Echo the labour-law passage word for word, beginning at the words "As far as Gujarat" and stopping after "by the Centre.".

Given passage.
----

As reported by FE earlier, Madhya Pradesh, Uttar Pradesh and Gujarat proposed/issued orders, suspending key provisions of labour laws.
Having come under pressure from the International Labour Organisation (ILO) and a clutch of trade unions, the Union labour ministry will soon write to a few state governments that have made attempts to rewrite their labour laws, to desist from taking steps that are beyond their authority and could run into conflict with India’s international commitments in the arena. A labour ministry official confirmed the move, which apparently followed a directive from the Prime Minister’s Office.
As reported by FE earlier, Madhya Pradesh, Uttar Pradesh and Gujarat proposed/issued orders, suspending key provisions of labour laws. While the labour ministry feels that states are within their legal rights to relax labour-law provisions – like extension of work hours to 12 from 8 – for a period of three months given the serious crisis that manufacturing and trading units have plunged into, it is of the view that states can’t suspend key laws to undermine trade union rights and virtually allow the employers to resort to hire and fire policy. “If they (states) change labour laws, they can do it for three months (under Factories Act). We will deliberate on such proposals as and when those come to us and and take a call. However, if any ordinance has to be promulgated, the Centre will do that, and not the states,” a labour ministry official had told FE earlier. “On its own, the Centre has no plan to bring in labour-law ordinances,” the official had added.
To lure investment and make operations of business viable amid the Covid-19 pandemic, Uttar Pradesh, Gujarat and Madhya Pradesh have announced sweeping changes in labour laws, either through the ordinance route or through executive orders, including scrapping of some provisions of the relevant laws for three years or more. Replying to the central trade unions’ pleas against the moves , Karen Curtis, chief, Freedom of Association Branch, International Labour Standards Department, said, “Please allow me to assure you that the ILO director general has immediately intervened, expressing his deep concern at these recent events and appealing to the Prime Minister to send a clear message to central and state governments to uphold the country’s international commitments and encourage engagement in effective social dialogue.” Curtis, in his letter dated May 22 to CTUs said he would apprise the unions of the observations or comments that might be made by the Indian authorities on the matters raised by them.
Among the states, Uttar Pradesh drafted an ordinance and sent it for the President’s approval to suspend all but four labour laws for industries, both new and old, for three years. The state also extended work time to 12 hours on May 8, but had to roll back the move on May 15 after the Allahabad high court disapproved of it. Another step by UP was to invoke ESMA to ban strikes and protests by the employees of state government, corporations, local bodies and PSUs for six months.
On its part, Madhya Pradesh suspended most provisions including those governing retrenchment and trade union rights for ‘new establishments”, for 1,000 days, besides extending work time from 8 to 12 hours, with higher pay for extra time. The state also removed registration requirement for contractors employing less than 50 workers (previously, 20 workers)
As far as Gujarat is concerned, the state also extended the work hours to 12 instead of 8 earlier and kept in abeyance almost all labour laws for 1,200 days for ‘new units’.
Since the relevant orders issued by Madhya Pradesh and Gujarat seek to suspend the labour law provisions of the Industrial Disputes Act only for ‘new establishments’, these might get the concurrence of the Centre. But UP’s move seeking a blanket exemption from the key laws for all units for three years might not be approved by the Centre.
“If any proposal (from a state) contains something for which approval was given to any other states earlier, the labour ministry approves that proposal almost immediately. But, in cases where there is something new, which is not legally correct and is too extreme, the ministry analyses such proposals and gives its comments to the ministry of home affairs. The MHA then takes a call and gives its views to the President, who can only promulgate ordinance. This is the procedure,” a labour ministry official explained.

----

[Stored dataset items]
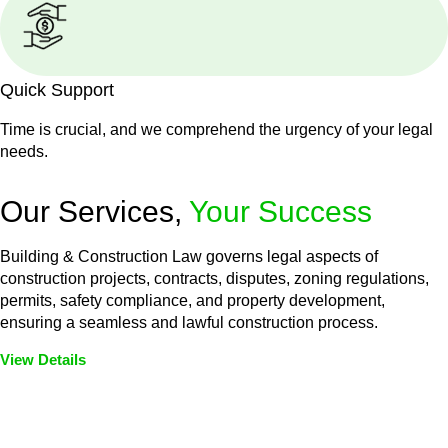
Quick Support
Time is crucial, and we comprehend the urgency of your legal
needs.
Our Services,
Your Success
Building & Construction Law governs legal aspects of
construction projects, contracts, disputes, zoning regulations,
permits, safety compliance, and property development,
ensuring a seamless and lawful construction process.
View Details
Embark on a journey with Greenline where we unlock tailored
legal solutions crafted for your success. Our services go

----

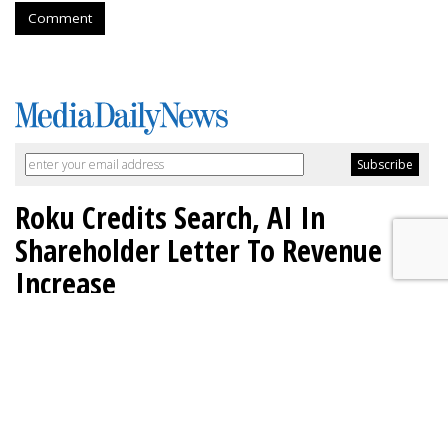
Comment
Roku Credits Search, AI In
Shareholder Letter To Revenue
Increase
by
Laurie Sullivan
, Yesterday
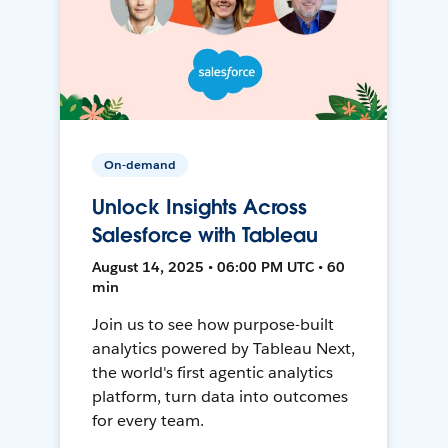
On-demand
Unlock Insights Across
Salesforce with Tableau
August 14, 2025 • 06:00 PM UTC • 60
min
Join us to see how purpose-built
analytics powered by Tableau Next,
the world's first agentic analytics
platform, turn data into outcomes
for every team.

----

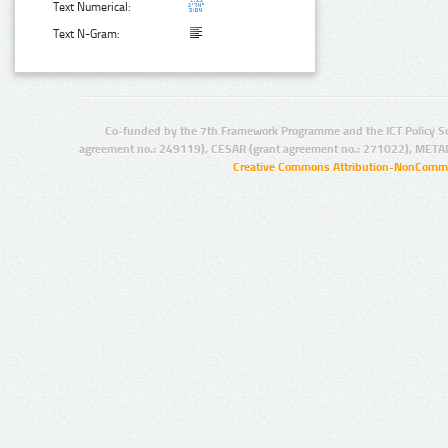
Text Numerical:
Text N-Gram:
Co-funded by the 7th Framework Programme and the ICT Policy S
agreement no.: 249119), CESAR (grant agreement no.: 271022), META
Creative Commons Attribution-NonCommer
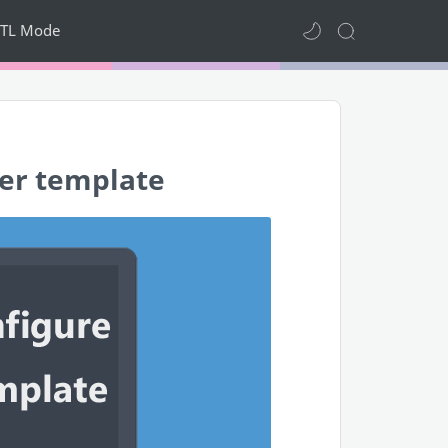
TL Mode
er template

----

Solution below.
As far as Gujarat is concerned, the state also extended the work hours to 12 instead of 8 earlier and kept in abeyance almost all labour laws for 1,200 days for ‘new units’.
Since the relevant orders issued by Madhya Pradesh and Gujarat seek to suspend the labour law provisions of the Industrial Disputes Act only for ‘new establishments’, these might get the concurrence of the Centre. But UP’s move seeking a blanket exemption from the key laws for all units for three years might not be approved by the Centre.